Design of the Anishinabek Education System by the Education Working Group has taken place over 14 years as part of negotiations with Canada regarding the exercise of Anishinabek First Nation jurisdiction over education, the establishment of the Anishinabek Education System, and equitable education funding. The text of the draft Education Final Agreement was completed in September 2010 but Canada has yet to respond to the Anishinabek Nation’s fiscal proposal tabled in October 2006. The Anishinabek Nation intends to finalize its negotiations with Canada for the benefit of Anishinabek students and remains hopeful that the promised fiscal offer will be forthcoming soon.

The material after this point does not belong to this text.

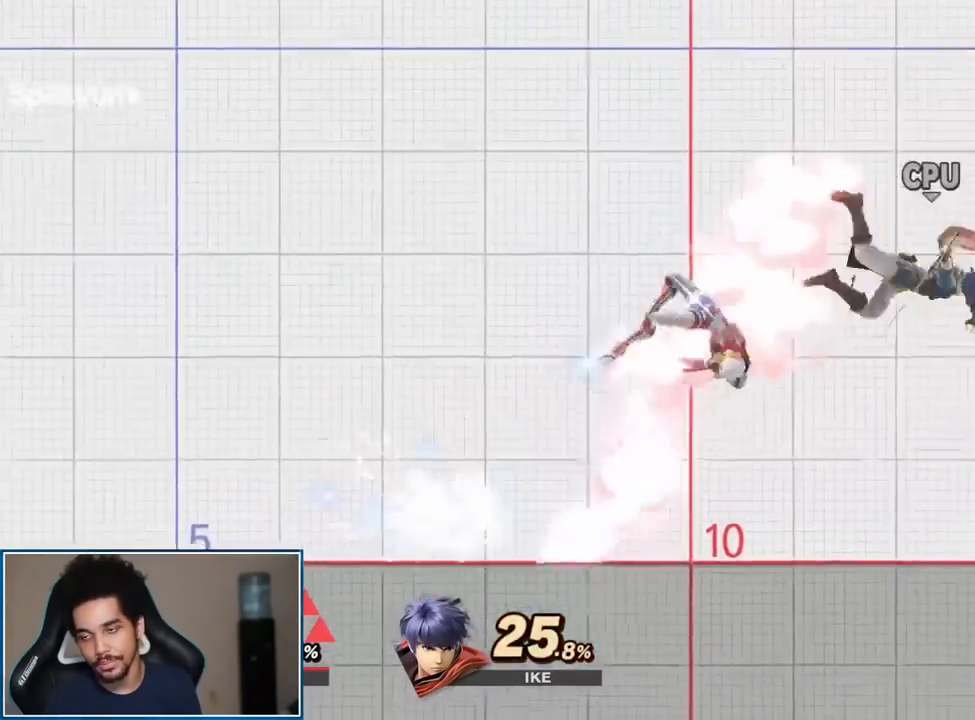
{"buttons": [], "left_stick": "center", "right_stick": "center", "events": [[100, "A", "up"], [350, "left_stick", "center"]]}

Ontario has readily discussed the implementation and operation of the Anishinabek Education System, not at a self-government negotiations table, but at a separate table. Ontario is eager to work together with the Anishinabek Nation to advance the education of Anishinabek First Nation students both at home and off-reserve.
Ontario has supported the Anishinabek Nation by providing information that allows the Anishinabek First Nations to identify those areas where the Anishinabek Education System can work cooperatively with Ontario to improve First Nation student achievement. A Memorandum of Understanding with Ontario was signed in 2009. Progress has been productive and useful. The province’s readiness to support the implementation of the Anishinabek Education System is apparent.
Canada is also ready to support the implementation of the Anishinabek Education System. However, the careful pace of the negotiations has meant that the negotiations with Canada have been on-going for over 14 years. Canada and the Anishinabek are very close to finalizing the self-government arrangements.
Canada’s changing approach to education funding, its changes in negotiations team, and constantly developing and changing negotiations policies, have all contributed to delays in finalizing the arrangements that would allow for the establishment and implementation of the Anishinabek Education System.
The unintentional consequence of the delay in finalizing the negotiations is an ever-increasing gap in First Nation and non-Aboriginal education. The Auditor General of Canada has criticized the federal government for the state of affairs in Aboriginal education.
Despite the delay in the self-government negotiations, the Anishinabek Nation is proceeding. The central education authority of the Anishinabek Education System, the Kinomaadswin Education Body, was incorporated in 2010 to begin implementation of the Anishinabek Education System. The Kinomaadswin Education Body was incorporated under Ontario’s Corporations Act.
The Anishinabek Education System is essential so that a central authority providing technical supports, curriculum, professional development, and long-term planning can be carried out by experienced and trained Anishinabek education professionals within a stable and suitably resourced environment. The Anishinabek Education System consists of bodies at the Anishinabek nation, regional and local levels. Each level will be governed by First Nation mandated education responsibilities and authorities that are in coordination with their relationship and distance to individual schools and to provincial school boards.
The Anishinabek Education System will serve Anishinabek through setting educational goals and articulating an education philosophy based on the needs of Anishinaabe youth and on-going consultations with parents, leaders and educators.